*About this exercise*. Reproduce the passage on relayer mnemonic setup word for word, in full.

*Source passage*.
+--

We assume that the computer running the relayer is well secured, and further that the relayer has access to only a moderate amount of funds, say less than $1000. To simplify the situation, we provide the relayer with an unencrypted mnemonic phrase at startup, which is used to generate the keys and addresses for all chains it connects to.

Note that two relayers may safely share the same mnemonic phrase only if they point to different chains. eg. one is A-B, the other is C-D. If they both had a chain in common, they would share an address and cause all kinds of issue with sequence numbers when trying to send packets in parallel. In general, it is good practice to provide each relayer instance with it's own mnemonic phrase.

Configuration

Every command that submits a transaction to a blockchain (that is, almost all of them) require key material to run. We pass that in via a mnemonic phrase, and then derive all private keys via the chain-specific hd paths in the registry.yaml.

There are two ways to pass in the mnemonic, either directly, or referencing a file that contains such a phrase. One of these command line flags (or env var, or config file value) should be present:

  • --mnemonic - this must contain a BIP39 mnemonic phrase
  • --key-file - this must contain a path to a file which contains only a BIP39 mnemonic phrase
  • --interactive or -i - must be run in a tty by an operator. Will read the mnemonic from stdin. For those who never want this to hit disk.

If multiple flags are present, precedence is interactive, mnemonic, then key-file. However, the standard lookup order still applies, so --key-file will be used over RELAYER_MNEMONIC variable.

+--

*Data supplied*.
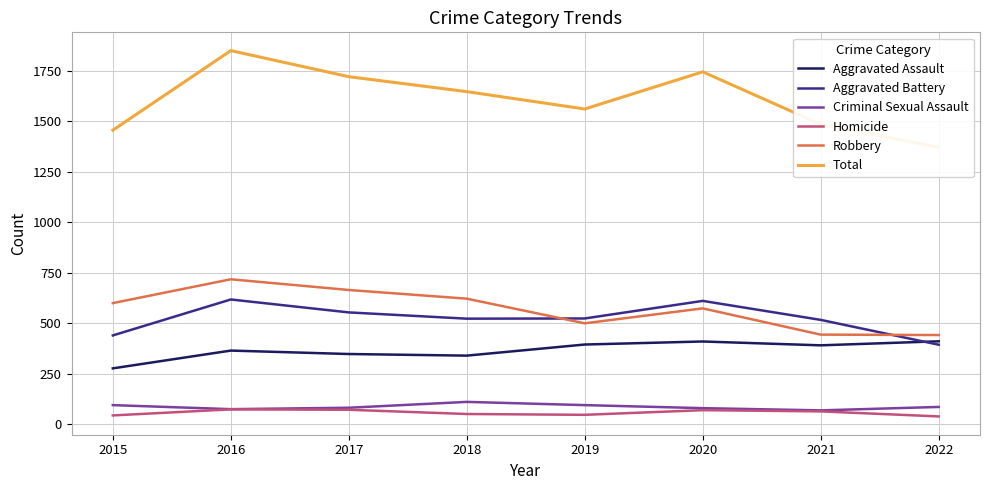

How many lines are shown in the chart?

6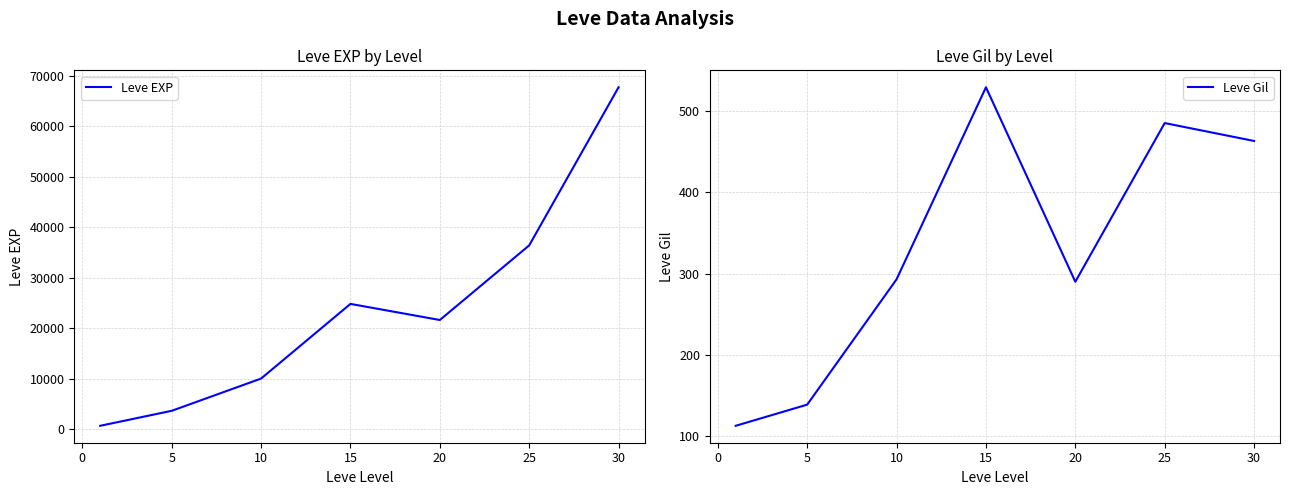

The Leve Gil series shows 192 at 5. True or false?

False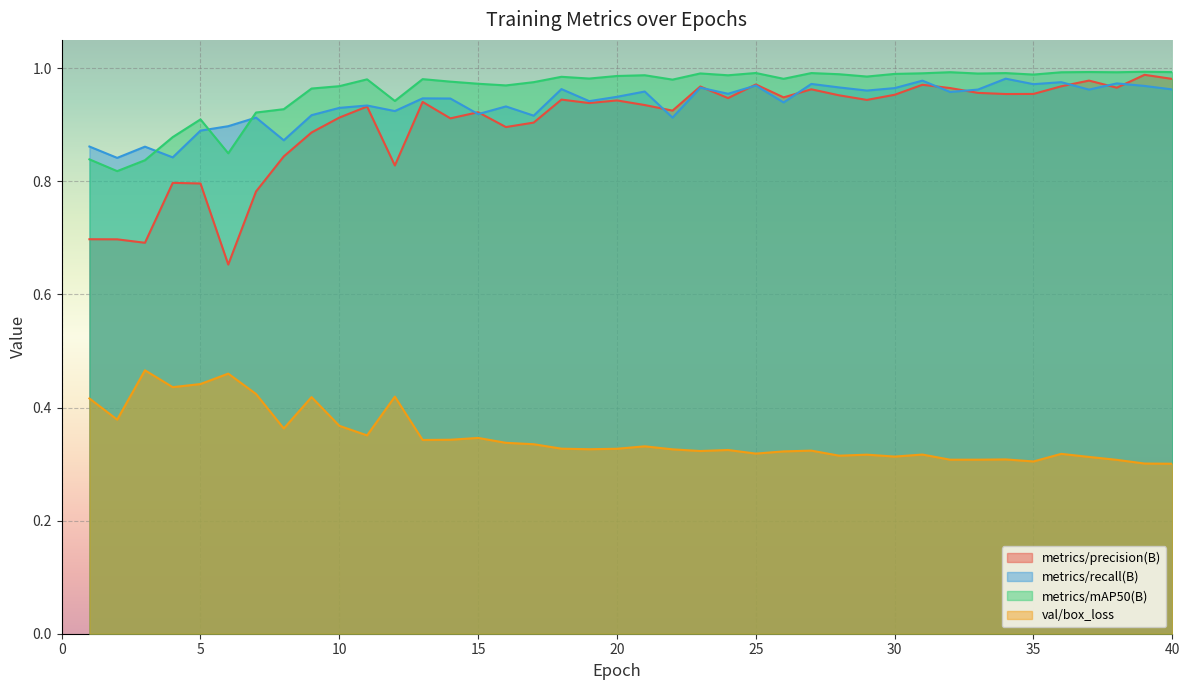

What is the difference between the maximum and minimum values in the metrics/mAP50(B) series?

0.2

+--

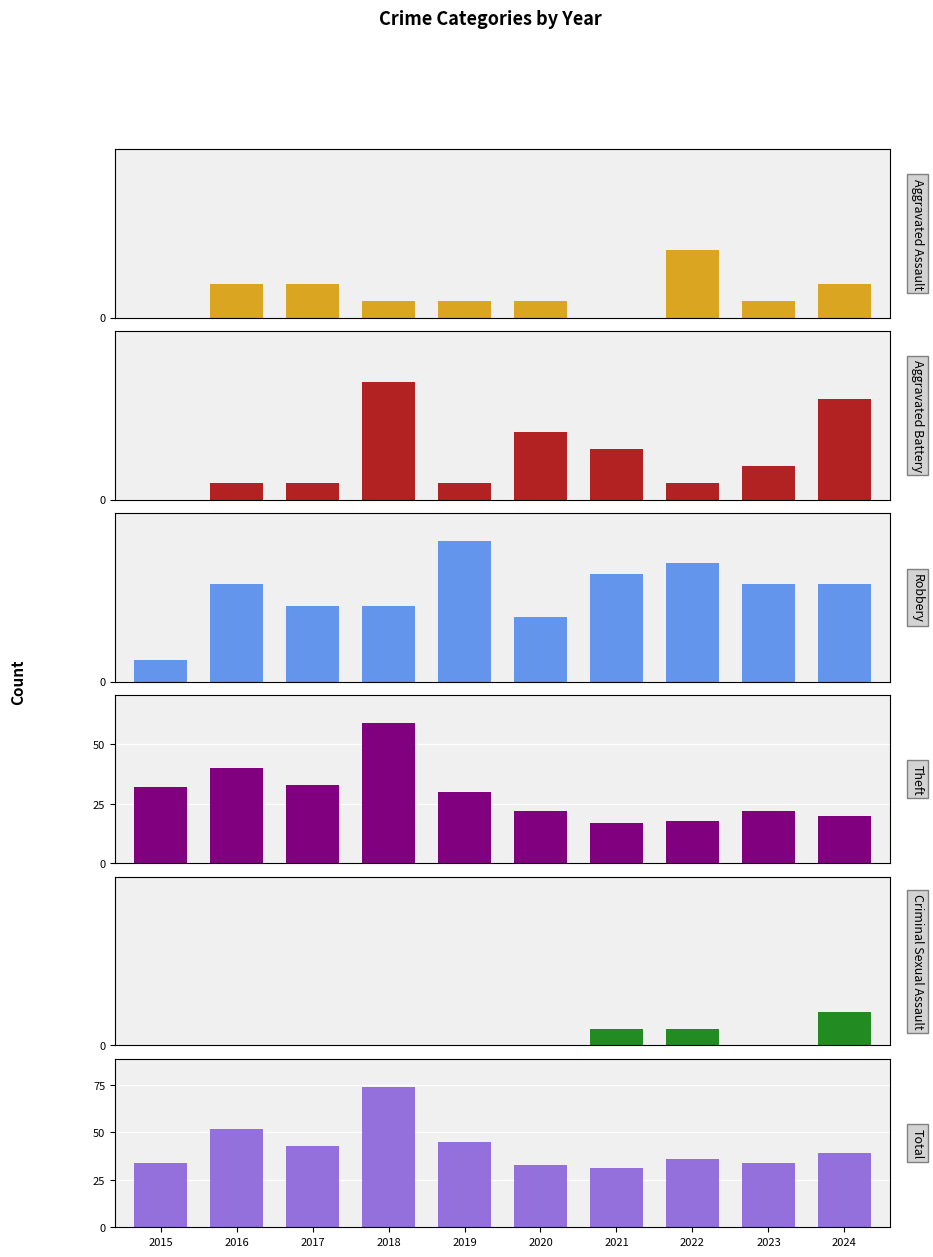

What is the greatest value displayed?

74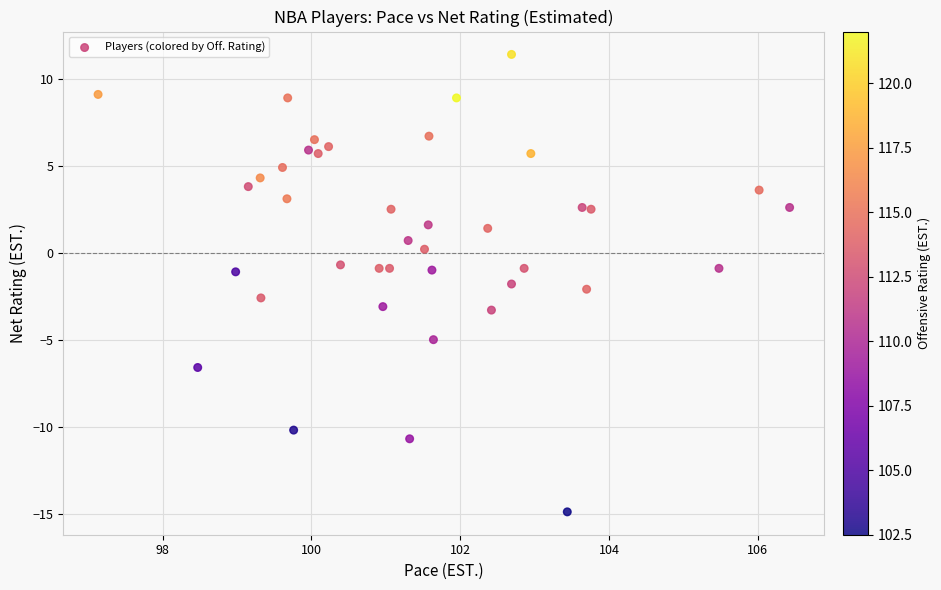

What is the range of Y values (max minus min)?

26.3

+--

*Written reply*.
We assume that the computer running the relayer is well secured, and further that the relayer has access to only a moderate amount of funds, say less than $1000. To simplify the situation, we provide the relayer with an unencrypted mnemonic phrase at startup, which is used to generate the keys and addresses for all chains it connects to.

Note that two relayers may safely share the same mnemonic phrase only if they point to different chains. eg. one is A-B, the other is C-D. If they both had a chain in common, they would share an address and cause all kinds of issue with sequence numbers when trying to send packets in parallel. In general, it is good practice to provide each relayer instance with it's own mnemonic phrase.

Configuration

Every command that submits a transaction to a blockchain (that is, almost all of them) require key material to run. We pass that in via a mnemonic phrase, and then derive all private keys via the chain-specific hd paths in the registry.yaml.

There are two ways to pass in the mnemonic, either directly, or referencing a file that contains such a phrase. One of these command line flags (or env var, or config file value) should be present:

  • --mnemonic - this must contain a BIP39 mnemonic phrase
  • --key-file - this must contain a path to a file which contains only a BIP39 mnemonic phrase
  • --interactive or -i - must be run in a tty by an operator. Will read the mnemonic from stdin. For those who never want this to hit disk.

If multiple flags are present, precedence is interactive, mnemonic, then key-file. However, the standard lookup order still applies, so --key-file will be used over RELAYER_MNEMONIC variable.